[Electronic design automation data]
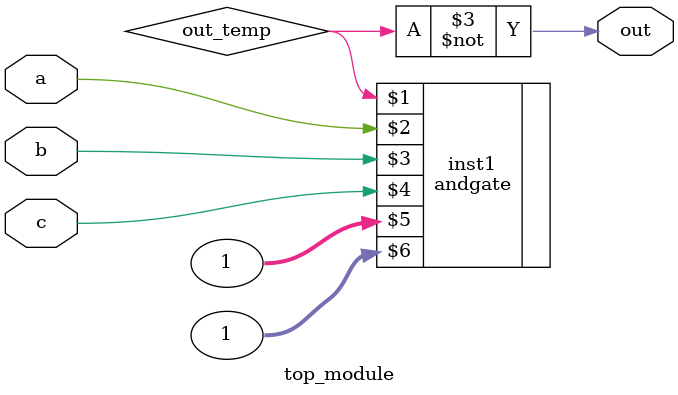
<source format=v>
module top_module (input a, input b, input c, output out);//

    wire out_temp;
    andgate inst1 ( out_temp,a,b,c,1,1 );
    assign out = ~out_temp;

endmodule

</source>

### Task goal
Although the records contain pictures, your copy should hold only the text, reproduced exactly.

### Solution
<source format=v>
module top_module (input a, input b, input c, output out);//

    wire out_temp;
    andgate inst1 ( out_temp,a,b,c,1,1 );
    assign out = ~out_temp;

endmodule

</source>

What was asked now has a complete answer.